Название: The Opposite of Fate
Автор: Amy Tan
Издательство: HarperCollins
Жанр: Биографии и Мемуары
isbn: 9780007384037
isbn:
I heard Pete say: “Come on, it was an accident. You worry about things over which you have no control.” By then, I had heard his counseling voice many times. In the weeks right after his death, I had believed he was speaking to me across the divide. But now, with the natural waning of grief and shock, I had returned to thinking it was merely my imagination conjuring what he might have said.
“Easy for you to say,” I responded. “You’re dead. I have real bills.”
I heard him laughing. “These things happen by themselves. They’ll take care of themselves.”
I was about to banter back when I felt something slam the side of the bus, and send me swerving across a lane of traffic on the bridge. I fought to regain control, finally pulled over, and got out of the car with shaky legs. A man rushed up to me.
“Are you all right? I’m so sorry. I don’t know what happened. Thank God you’re not hurt.”
We went around to the side of the VW that he had rammed. At first I could see no sign of damage, but when we bent down and looked at the panel that curved under the bus, we saw it: a long gash, barely noticeable in a vehicle riddled with dings and oxidized paint.
“Get some estimates,” the man told me. “Send them to my insurance company and they’ll pay.”
“It’s not worth it,” I said. “Even though it’s not my fault, this will be reported to my insurance company and my rates will go up.”
“I see what you mean,” he answered. “Well then, just get one estimate and send it directly to me. Here’s my card. I’m the vice-president of this corporation. I’ll send a check to you directly.”
Fair enough. I drove to the first body shop off the ramp. Ten minutes later, I heard Pete laughing as I stared at the written total for the estimate: $383.
I will relate only one more dream. It was the last.
On Lou’s birthday that year, the trial ended, with a conviction on two counts. First-degree robbery. First-degree murder. That night, I dreamt that I met Pete in a garage, a rather prosaic location for a farewell meeting. He told me this was the last dream, now that the trial was over. I protested, “These are my dreams. I get to decide when they end.” Pete ignored what I said, and went on: “You’re going to meet my friend Rose—”
“Rose!” I sneered. “Fat chance. She hates me.” When I had called her months before to tell her Pete was dead, she had been curt almost to the point of rudeness. Then again, I had been the same with the messenger who delivered the news to me.
“Rose is going to become very important to you,” Pete said. “She’s a writer, and she’ll be helpful to you when you become a writer.”
“Who said I was going to be a writer?”
“That’s all I wanted to say,” Pete told me, and then, as if going down to the corner store, he left me there.
After that, I still had dreams about him, but they were different, nothing at all like the dream-lessons. The new dreams conveyed the full horror of his death, for in them he was not dead, as I had feared, but alive, as I had hoped. Having survived near-strangling, he was brain-damaged, confused and suspicious, preferring to live as a beer-drinking recluse, unsure of who he was and uninterested in finding out.
Each year for seven years, on the anniversary of Pete’s death, I lost my voice. It must have been a psychogenic gesture for the horror I could not talk about. And yes, eventually, Rose and I did connect with each other, tentatively at first, through brief letters, and then in lengthy missives, both of us grasping to understand the transcendental experiences we have had since his death.
If you’ve followed this story so far, you have already understood that Rose is indeed a writer, and that she was the first person to encourage me to write fiction, suggesting what I might read for inspiration and to which little magazines I might send my first attempts.

» Information given
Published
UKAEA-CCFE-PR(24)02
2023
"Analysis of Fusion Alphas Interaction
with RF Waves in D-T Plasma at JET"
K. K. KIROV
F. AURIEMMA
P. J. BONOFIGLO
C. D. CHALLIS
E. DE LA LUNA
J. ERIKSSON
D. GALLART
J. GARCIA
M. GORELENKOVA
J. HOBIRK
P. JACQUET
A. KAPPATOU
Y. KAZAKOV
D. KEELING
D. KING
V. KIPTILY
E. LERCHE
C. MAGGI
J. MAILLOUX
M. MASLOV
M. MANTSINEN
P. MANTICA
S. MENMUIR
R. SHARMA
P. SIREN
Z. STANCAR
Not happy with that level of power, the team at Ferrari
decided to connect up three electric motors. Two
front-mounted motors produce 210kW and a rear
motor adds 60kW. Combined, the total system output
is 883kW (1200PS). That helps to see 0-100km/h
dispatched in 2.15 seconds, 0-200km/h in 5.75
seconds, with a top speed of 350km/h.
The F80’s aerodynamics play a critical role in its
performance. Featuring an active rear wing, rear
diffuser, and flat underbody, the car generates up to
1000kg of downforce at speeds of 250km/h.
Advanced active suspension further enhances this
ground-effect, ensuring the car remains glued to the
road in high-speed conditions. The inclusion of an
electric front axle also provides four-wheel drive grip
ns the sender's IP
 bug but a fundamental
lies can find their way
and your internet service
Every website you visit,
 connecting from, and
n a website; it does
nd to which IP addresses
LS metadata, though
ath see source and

* * *

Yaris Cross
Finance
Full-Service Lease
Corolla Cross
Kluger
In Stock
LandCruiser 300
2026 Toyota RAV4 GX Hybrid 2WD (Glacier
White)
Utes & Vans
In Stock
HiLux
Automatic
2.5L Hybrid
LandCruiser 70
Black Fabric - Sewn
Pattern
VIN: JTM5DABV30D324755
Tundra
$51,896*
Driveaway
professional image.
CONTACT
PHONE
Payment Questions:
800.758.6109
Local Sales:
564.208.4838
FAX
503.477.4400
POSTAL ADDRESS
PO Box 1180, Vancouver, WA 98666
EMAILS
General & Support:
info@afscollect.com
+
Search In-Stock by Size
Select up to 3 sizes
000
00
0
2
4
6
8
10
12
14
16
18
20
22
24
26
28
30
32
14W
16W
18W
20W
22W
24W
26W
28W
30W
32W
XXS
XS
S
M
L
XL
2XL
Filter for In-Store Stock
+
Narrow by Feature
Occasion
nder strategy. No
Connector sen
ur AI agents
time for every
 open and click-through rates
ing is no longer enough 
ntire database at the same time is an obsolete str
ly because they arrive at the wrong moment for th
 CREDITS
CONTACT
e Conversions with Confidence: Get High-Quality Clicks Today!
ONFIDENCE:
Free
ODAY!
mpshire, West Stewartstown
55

» Directions
(1) In the memoir excerpt about Pete, what total was written on the body shop's estimate?
(2) Condense the paragraph of the memoir excerpt about Pete that begins "Each year for seven years," keeping its main facts.
(3) Write the next few paragraphs of the memoir excerpt about Pete, picking up after its final sentence.

» Exercise responses
(1) $383.

(2) For seven years, on each anniversary of Pete's death, I lost my voice, probably a psychogenic response to a horror I could not talk about. Eventually Rose and I connected, first tentatively through brief letters and then through lengthy ones, both of us trying to understand the transcendental experiences we had had since his death.

(3)
Enough time has passed that I can now more reasonably assess that period after Pete died. I have considered that those dreams were the subconscious by-product of trauma and grief, or the delusional thinking that enables a person to cope with horror. The metaphors were ones I have had all along, and through the need to survive, I brought out their meanings. Whatever they sprang from, the dreams were a lot more cost-effective than psychoanalysis. As to the counseling voice of Pete, guiding me toward the job with children, that was my own, pushed by fear of failure to the point that I made myself finally hear it. The coincidence of the $383? Well, that’s odd, and hard to explain, except to say that when you are looking for coincidences, you will surely notice them. There are rational answers for everything. Sometimes I think about what they might be.
And yet no matter what these dreams and coincidences were, everything that happened during those months from my birthday to Lou’s had a wondrous effect on me, on the shape of my life. It pushed me, enlarged my outlook, and sent me searching for what I should believe in. Does it matter what the origins were?
Today I am neither a believer nor a skeptic. I am a puzzler. I still puzzle over what Pete’s story presents: what I fear, what I dream, what I believe. I ask myself: What’s real? What’s important? What do I gain in believing one reality over another? What do I lose? And if we understand the mysteries of the universe, if they end up being explained entirely by mathematics, as Pete said they could be, will they still bless us with the same amazing joy?
These are remarks I gave at the memorial of my editor, the late, great Faith Sale, who died on December 7, 1999.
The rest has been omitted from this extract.